Um resgate na memória
Quando pensamos em memória, muitos de nós imaginamos uma espécie de biblioteca de eventos do passado, organizada, catalogada e pronta para ser acessada. A realidade, entretanto, é bem mais complexa. A memória é como um pintor que recria cenas do passado sob a influência do presente, adicionando novos detalhes, omitindo outros e, às vezes, até mudando as cores.
Pegue, por exemplo, a pesquisa realizada pelo site Ashley Madison, que revelou um fato intrigante: as emoções vividas durante a pandemia distorceram nossa percepção do tempo. Para muitos de nós, os meses de confinamento se fundiram em um borrão contínuo, enquanto certos momentos específicos pareciam durar uma eternidade. Parece confuso, não é?

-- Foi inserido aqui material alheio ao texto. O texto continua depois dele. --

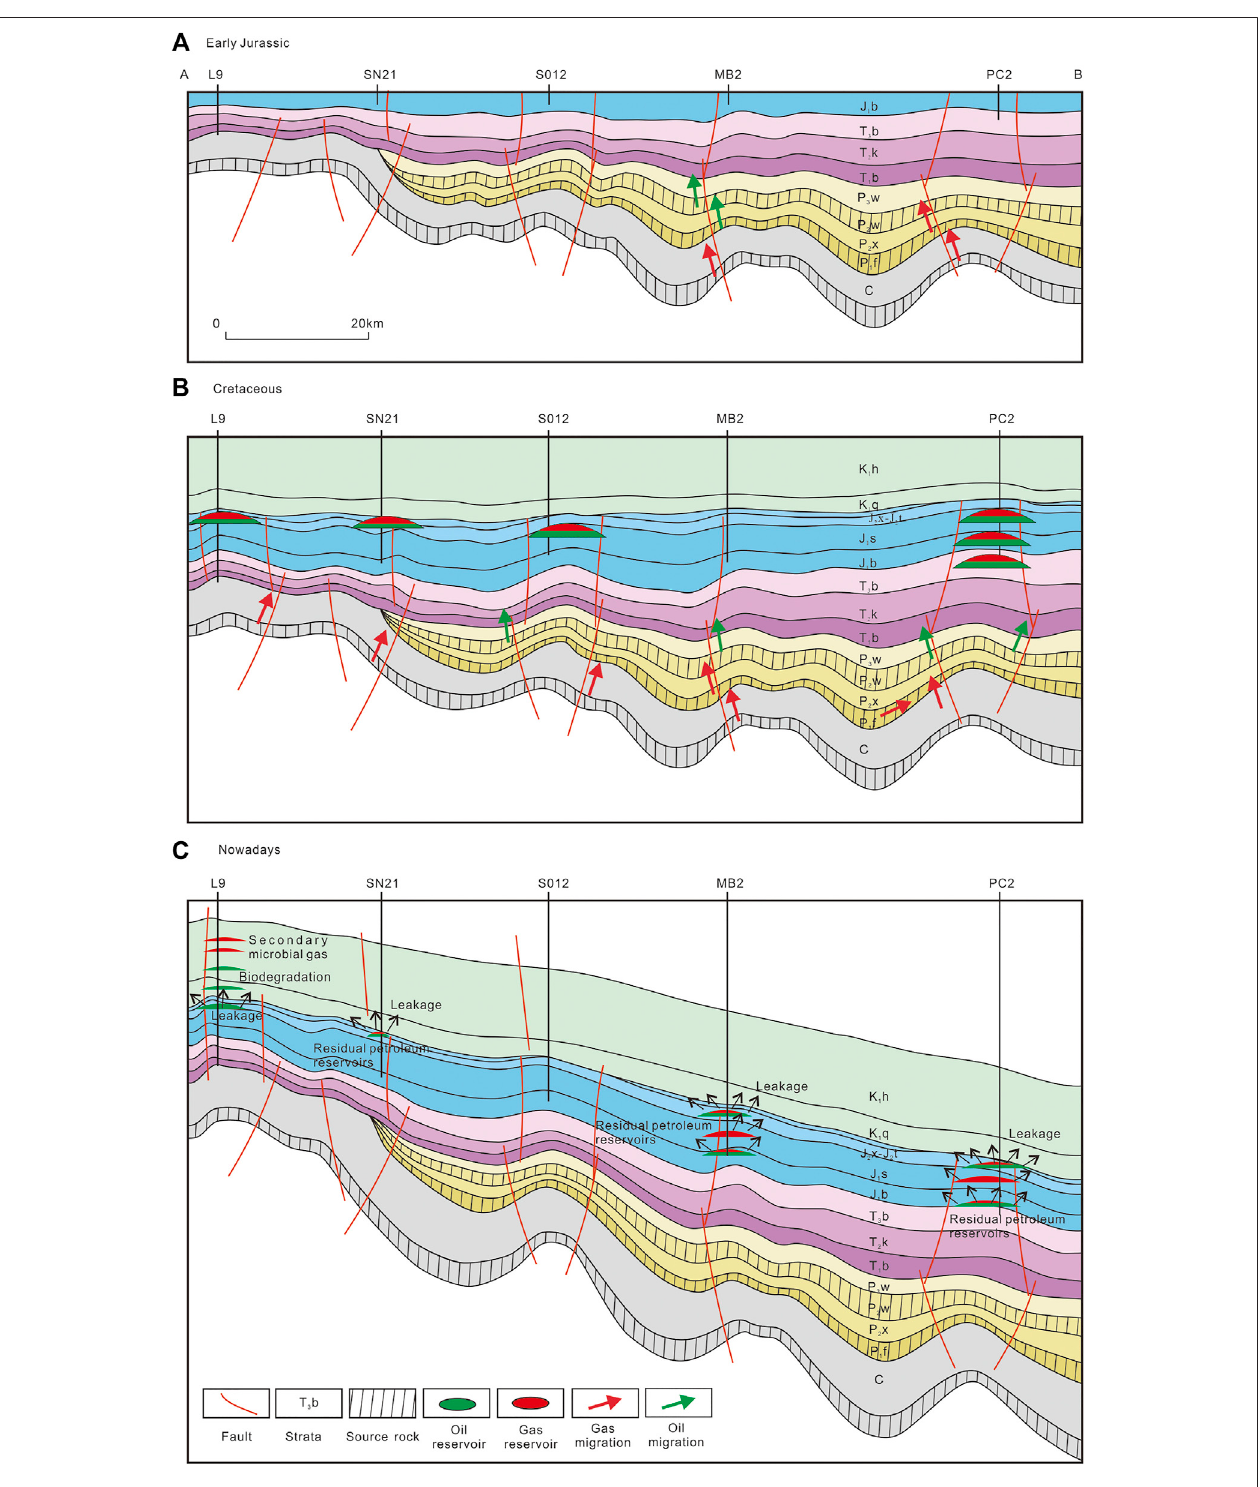
FIGURE 13 | Accumulation model of natural gas in (A) early Jurassic, (B) Cretaceous, and (C) nowadays in the hinterland of Junggar Basin.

De acordo com Nina Rouhani, neurocientista cognitiva, a maneira como processamos memórias tem muito a ver com isso. Se por um lado, a constante enxurrada de notícias e acontecimentos de 2020 criou “marcadores de eventos”, dando a sensação de que muito aconteceu, por outro, o isolamento e a rotina inalterada fizeram os dias parecerem monótonos e indistintos.
Em um estudo minucioso, Rouhani analisou como as pessoas recordavam os eventos de 2020. E descobriu algo fascinante: nossa memória do período da pandemia era como uma versão comprimida da realidade. Os eventos que normalmente se espalhariam ao longo de meses pareciam ter acontecido em semanas.
Há uma reviravolta
Enquanto a pandemia comprimia nossas memórias, o estresse e a emoção intensa que muitos de nós sentíamos pareciam amplificar e distorcer as recordações. Por exemplo, você pode não lembrar o que comeu no último mês, mas com certeza lembra exatamente como se sentiu ao assistir às notícias mais chocantes.
Rouhani sugere que essa combinação de monotonia e emoção intensa durante a pandemia criou uma espécie de “tempestade perfeita” para mexer com nossa percepção do tempo. É como se nosso relógio interno tivesse ganhado vida própria, avançando rapidamente em alguns momentos e rastejando em outros.
Então, o que tudo isso significa para nós enquanto navegamos neste mundo pós-pandêmico? Por um lado, é uma lembrança de que nossa percepção da realidade é moldada por inúmeras forças, muitas das quais nem mesmo estamos cientes. E, por outro lado, é um convite para abraçarmos a flexibilidade e a incerteza, porque, como a pandemia nos mostrou, a única constante na vida é a mudança.